Обстановка внутри была неописуема и оставалась таковой до тех пор, пока Виктор не отыскал аспидную доску, использовавшуюся прежде для того, что здесь – смехотворно – именовалось «меню».
Он взял мелок.
«Я ГОВОРЮ, НО Я СИБЯ НЕ СЛЫШУ», – написал он и торжественно вручил мелок Джинджер.
«Я ТОЖ. ПАЧЕМУ?»
Виктор задумчиво подбросил мелок, а потом написал:
«ДУМАЮ, ПТОМУ, ЧТО МЫ ТАК И НЕ ИЗАБРЕЛИ ЗВУКАВЫЕ КЛИКИ. ЕСЛИ Б У НАС НЕ БЫЛО БЕ-СОВ, РИСУЮЩИХ ЦВЕТНЫЕ КАРТИНКИ, ЗДЕСЬ ВСЕ БЫЛО БЫ ЧЕРНА-БЕЛЫМ».
Они оглядели столовую. Почти на каждом столе стояли тарелки с недоеденными порциями. Для заведения Боргля такая картина была привычной, но к тарелкам, как правило, прилагались ожесточенно жалующиеся клиенты.

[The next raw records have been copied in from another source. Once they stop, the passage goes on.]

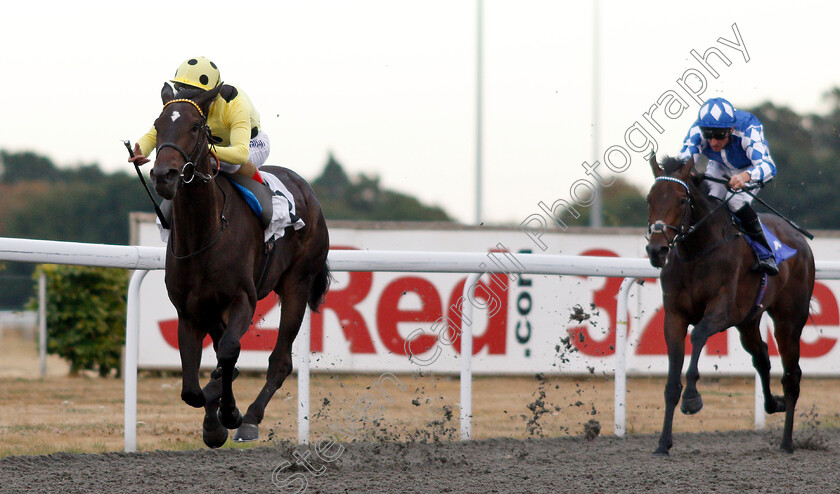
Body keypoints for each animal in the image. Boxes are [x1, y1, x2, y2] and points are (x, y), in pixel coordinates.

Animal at [149, 84, 330, 448]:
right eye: (158, 125)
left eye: (195, 127)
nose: (164, 175)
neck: (204, 234)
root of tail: (307, 190)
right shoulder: (190, 310)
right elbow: (191, 388)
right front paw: (213, 422)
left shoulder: (243, 299)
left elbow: (230, 351)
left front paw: (229, 413)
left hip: (297, 284)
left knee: (279, 361)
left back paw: (249, 419)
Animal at [644, 155, 812, 456]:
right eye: (649, 199)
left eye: (681, 200)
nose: (657, 250)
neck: (697, 252)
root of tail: (800, 241)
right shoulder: (674, 316)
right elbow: (672, 381)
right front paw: (663, 443)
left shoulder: (722, 311)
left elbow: (698, 334)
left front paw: (692, 399)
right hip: (749, 321)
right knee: (762, 356)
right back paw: (774, 404)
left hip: (789, 320)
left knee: (792, 375)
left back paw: (787, 442)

Джинджер осторожно окунула палец в ближайшую тарелку.
– Еще теплая, – произнесла она одними губами.
– Пойдем, – неслышно сказал Виктор, указывая на дверь.
Джинджер попыталась сказать ему что-то сложное, нахмурилась при виде его непонимающего лица и написала:
«НАДО ПОДАЖДАТЬ ВОЛШЕБНИКОВ».
Виктор на мгновение застыл. Потом его губы сформировали некую фразу – Джинджер в жизни бы не призналась, что знала, что она значит, – и он бросился наружу.
Перегруженное кресло уже неслось по улице, дымя осями. Виктор встал у него на пути и запрыгал, размахивая руками.
За этим последовала долгая беззвучная беседа. В ходе ее ближайшая стена оказалась вся исписана мелом. Наконец Джинджер не смогла сдержать нетерпения и подбежала ближе.
«ВЫ ДОЛЖНЫ ДЕРЖАЦА ПОДАЛЬШЕ. ЕСЛИ ОНИ ПРАРВУТСЯ, ОНИ ВАС САЖРУТ».
«ВАС ТОЖЕ». Этот почерк был аккуратнее; он принадлежал декану.
Виктор написал:
«ВОТ ТОЛЬКА Я, КАЖЕЦА, ЗНАЮ, ЧТО ПРСХОДИТ. И ВООБЩЕ, ВЫ БУДЕТЕ НУЖНЫ, ЕСЛИ ЧТО ПОЙДЕТ НЕ ТАК».
Он кивнул декану и поспешил к Джинджер и Библиотекарю. На орангутана он взглянул с беспокойством. Формально Библиотекарь являлся волшебником – по крайней мере, являлся, когда еще был человеком, и, вполне возможно, в этом плане ничего не изменилось. С другой стороны, он также был орангутаном и в случае непредвиденных обстоятельств мог оказаться весьма полезным человеком. Виктор решил рискнуть.
– Вперед, – изобразил он губами.
Путь к холму отыскать было легко. Там, где раньше была тропка, пролегла теперь широкая дорога, усыпанная сиротливыми следами торопливого бега. Сандалия. Отброшенный рисовальный ящик. Длинное боа из красных перьев.